The adaptive immune system, also called the acquired immune system, ensures that most mammals that survive an initial infection by a pathogen are generally immune to further illness caused by that same pathogen. Vaccination exploits this mechanism to produce immunity by way of introducion of an attenuated pathogen. The adaptive immune system is based on immune cells called leukocytes (or white blood cells) that are produced by stem cells in the bone marrow. In many species, including mammals, the adaptive immune system can be divided into two major sections:
Splitting the innate and adaptive immunity has served to simplify discussions of immunology. However, the systems are quite intertwined in a number of important respects.
One of the most important examples are the mechanisms of antigen presentation. After they leave the thymus, T cells require activation to proliferate and differentiate into "killer" T cells (CTLs). Activation is provided by antigen presenting cells (APCs). A major category of APCs involved in T cell activation, the dendritic cells, are part of the innate immune system. Activation occurs when a DC simulatenously binds to a T "helper" cell's antigen receptor and to its CD28 receptor, which provides the "second signal" needed for DC activation. This signal is a means by which the DC conveys that the antigen is indeed dangerous, and the next encountered T "killer" cells need to be activated. This mechanism is based on antigen danger evaluation by T cells that are all belonging to the adaptive immune system. But the dendritic cells are often directly activated by engaging their toll like receptors, getting their "second signal" directly from the antigen. In this way they actually recognize in "first person" the danger and direct the T killer attack. In this way, the innate immune system plays a critical role in the activation of the adaptive immune system.
Adjuvants, or chemicals that stimulate an immune response, provide artificially this "second signal" in procedures when an antigen that would not normally raise an immune response is artificially introduced into a host. With the adjuvant, the response is much more robust. Historically, a commonly used formula Freund's Complete Adjuvant, an emulsion of oil and mycobacterium. It was later discovered that toll-like receptors, expressed on innate immune cells, are critical in the activation of adaptive immunity.

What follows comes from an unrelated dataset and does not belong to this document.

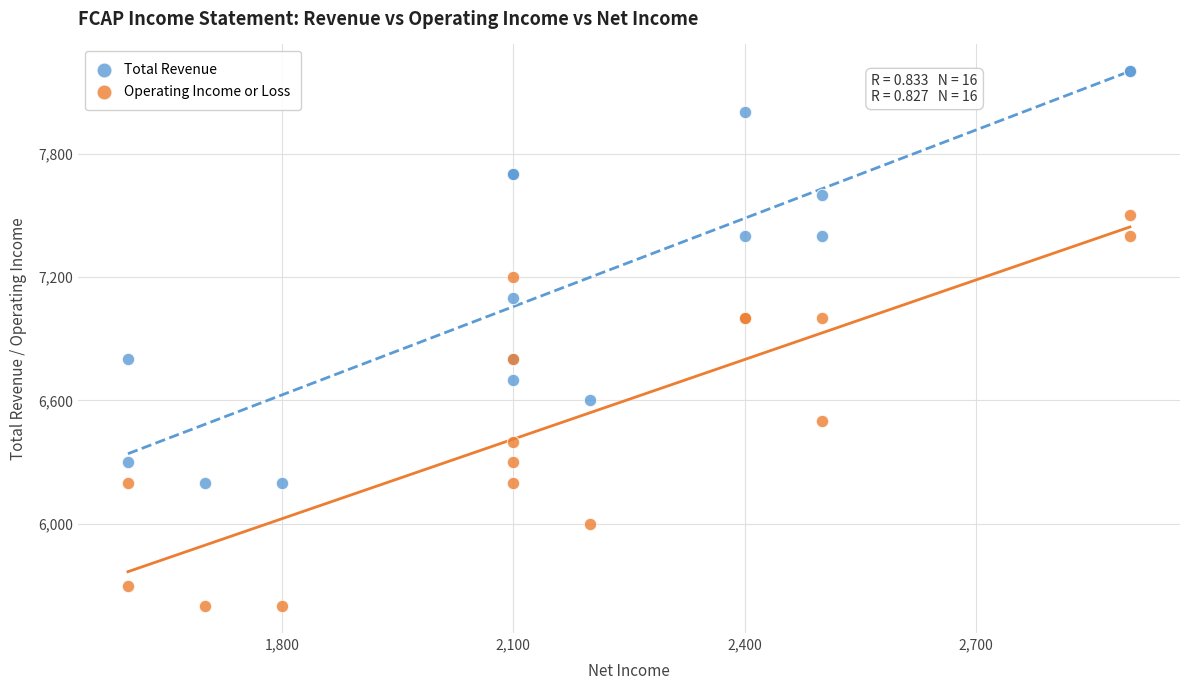

Which series contains the lowest Y value?

Operating Income or Loss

Many disorders of the human immune system fall into two broad categories: those characterized by attenuated immune response and those characterized by overzealous immune response.
Immunodeficiency is characterized by an attenuated response. There are congenital (inborn) and acquired forms of immune deficiency. Chronic granulomatous disease, in which phagocytes have trouble destroying pathogens, is an example of the former. AIDS ("Acquired Immune Deficiency Syndrome"), an infectious disease, caused by the HIV virus that destroys CD4+ T cells, is an example of the latter. Immunosuppressive medication intentionally induces an immunodeficiency in order to prevent rejection of transplanted organs.

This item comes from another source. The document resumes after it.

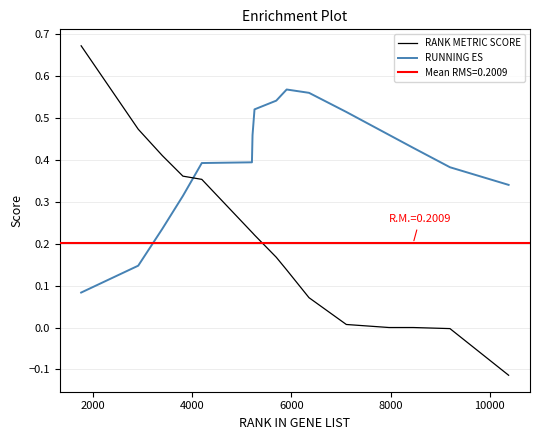

After their last crossing, which series has the higher values: RUNNING ES or RANK METRIC SCORE?

RUNNING ES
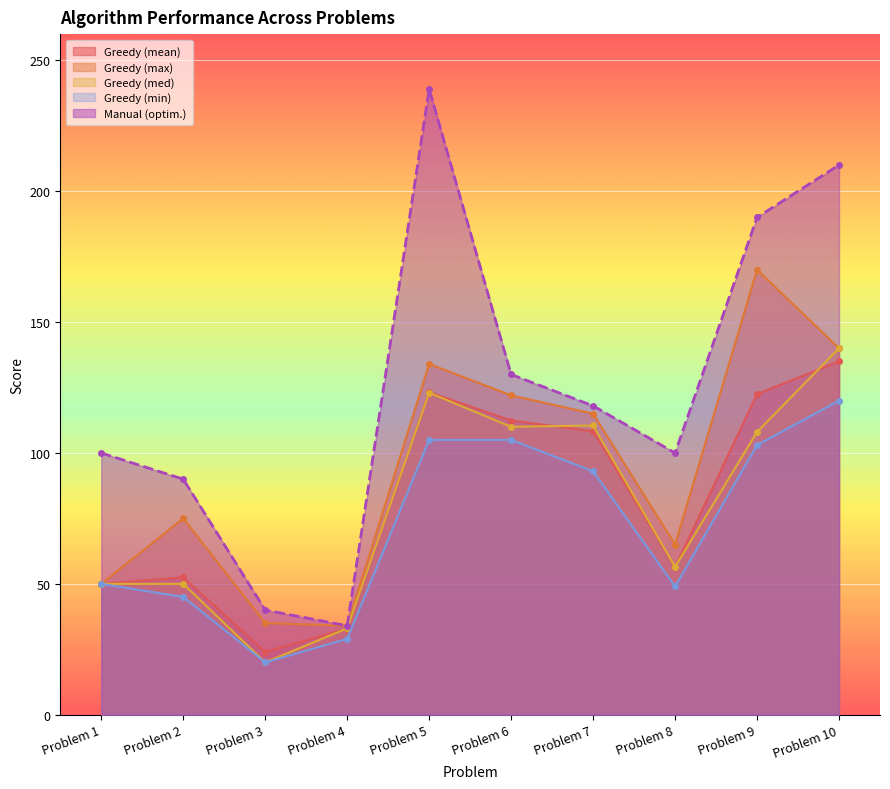

What is the value of the Greedy (max) point at the 10th from the left?

140.0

On the other end of the scale, an overactive immune system figures in a number of other disorders, particularly autoimmune disorders such as lupus erythematosus, type I diabetes (sometimes called "juvenile onset diabetes"), multiple sclerosis, psoriasis, and rheumatoid arthritis. In these the immune system fails to properly distinguish between self and non-self and attacks a part of the patient's own body. Other examples of overzealous immune responses in disease include hypersensitivities such as allergies and asthma.